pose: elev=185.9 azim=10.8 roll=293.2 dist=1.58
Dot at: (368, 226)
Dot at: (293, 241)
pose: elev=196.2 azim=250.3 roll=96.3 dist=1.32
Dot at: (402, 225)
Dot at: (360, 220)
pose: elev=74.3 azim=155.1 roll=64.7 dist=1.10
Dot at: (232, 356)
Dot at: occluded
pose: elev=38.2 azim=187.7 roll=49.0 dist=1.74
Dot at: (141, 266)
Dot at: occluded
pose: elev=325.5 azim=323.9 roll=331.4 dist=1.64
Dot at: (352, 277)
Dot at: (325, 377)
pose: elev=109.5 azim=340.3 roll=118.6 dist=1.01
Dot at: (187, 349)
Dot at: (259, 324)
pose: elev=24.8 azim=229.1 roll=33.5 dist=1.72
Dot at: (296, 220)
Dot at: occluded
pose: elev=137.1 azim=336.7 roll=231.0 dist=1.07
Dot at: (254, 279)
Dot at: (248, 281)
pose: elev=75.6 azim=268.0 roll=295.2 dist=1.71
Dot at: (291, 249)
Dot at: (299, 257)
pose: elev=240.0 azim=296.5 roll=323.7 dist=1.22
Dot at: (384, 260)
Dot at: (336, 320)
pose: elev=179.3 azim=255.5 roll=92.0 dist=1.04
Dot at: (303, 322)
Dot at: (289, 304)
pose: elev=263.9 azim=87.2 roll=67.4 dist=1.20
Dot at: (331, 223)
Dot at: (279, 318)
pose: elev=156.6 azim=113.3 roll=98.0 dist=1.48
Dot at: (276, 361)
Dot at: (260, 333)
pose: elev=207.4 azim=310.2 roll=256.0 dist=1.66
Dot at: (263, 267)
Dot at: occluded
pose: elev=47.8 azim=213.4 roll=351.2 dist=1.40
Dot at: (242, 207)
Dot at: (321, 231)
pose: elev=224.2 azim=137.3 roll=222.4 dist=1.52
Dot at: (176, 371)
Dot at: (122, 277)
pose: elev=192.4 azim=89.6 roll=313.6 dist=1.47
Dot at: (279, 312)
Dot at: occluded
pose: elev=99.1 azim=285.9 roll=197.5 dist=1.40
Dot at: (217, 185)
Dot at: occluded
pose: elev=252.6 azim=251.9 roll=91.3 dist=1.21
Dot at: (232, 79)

──────────

▶ What you are asked to do: Begin at the line that has "pose: elev=74.3 azim=155.1" and stop after the last line of the data above. Format those lines as a JSON list of strings, one string per line, leaving out any blank lines.

▶ Correct output:
[
  "pose: elev=74.3 azim=155.1 roll=64.7 dist=1.10",
  "Dot at: (232, 356)",
  "Dot at: occluded",
  "pose: elev=38.2 azim=187.7 roll=49.0 dist=1.74",
  "Dot at: (141, 266)",
  "Dot at: occluded",
  "pose: elev=325.5 azim=323.9 roll=331.4 dist=1.64",
  "Dot at: (352, 277)",
  "Dot at: (325, 377)",
  "pose: elev=109.5 azim=340.3 roll=118.6 dist=1.01",
  "Dot at: (187, 349)",
  "Dot at: (259, 324)",
  "pose: elev=24.8 azim=229.1 roll=33.5 dist=1.72",
  "Dot at: (296, 220)",
  "Dot at: occluded",
  "pose: elev=137.1 azim=336.7 roll=231.0 dist=1.07",
  "Dot at: (254, 279)",
  "Dot at: (248, 281)",
  "pose: elev=75.6 azim=268.0 roll=295.2 dist=1.71",
  "Dot at: (291, 249)",
  "Dot at: (299, 257)",
  "pose: elev=240.0 azim=296.5 roll=323.7 dist=1.22",
  "Dot at: (384, 260)",
  "Dot at: (336, 320)",
  "pose: elev=179.3 azim=255.5 roll=92.0 dist=1.04",
  "Dot at: (303, 322)",
  "Dot at: (289, 304)",
  "pose: elev=263.9 azim=87.2 roll=67.4 dist=1.20",
  "Dot at: (331, 223)",
  "Dot at: (279, 318)",
  "pose: elev=156.6 azim=113.3 roll=98.0 dist=1.48",
  "Dot at: (276, 361)",
  "Dot at: (260, 333)",
  "pose: elev=207.4 azim=310.2 roll=256.0 dist=1.66",
  "Dot at: (263, 267)",
  "Dot at: occluded",
  "pose: elev=47.8 azim=213.4 roll=351.2 dist=1.40",
  "Dot at: (242, 207)",
  "Dot at: (321, 231)",
  "pose: elev=224.2 azim=137.3 roll=222.4 dist=1.52",
  "Dot at: (176, 371)",
  "Dot at: (122, 277)",
  "pose: elev=192.4 azim=89.6 roll=313.6 dist=1.47",
  "Dot at: (279, 312)",
  "Dot at: occluded",
  "pose: elev=99.1 azim=285.9 roll=197.5 dist=1.40",
  "Dot at: (217, 185)",
  "Dot at: occluded",
  "pose: elev=252.6 azim=251.9 roll=91.3 dist=1.21",
  "Dot at: (232, 79)"
]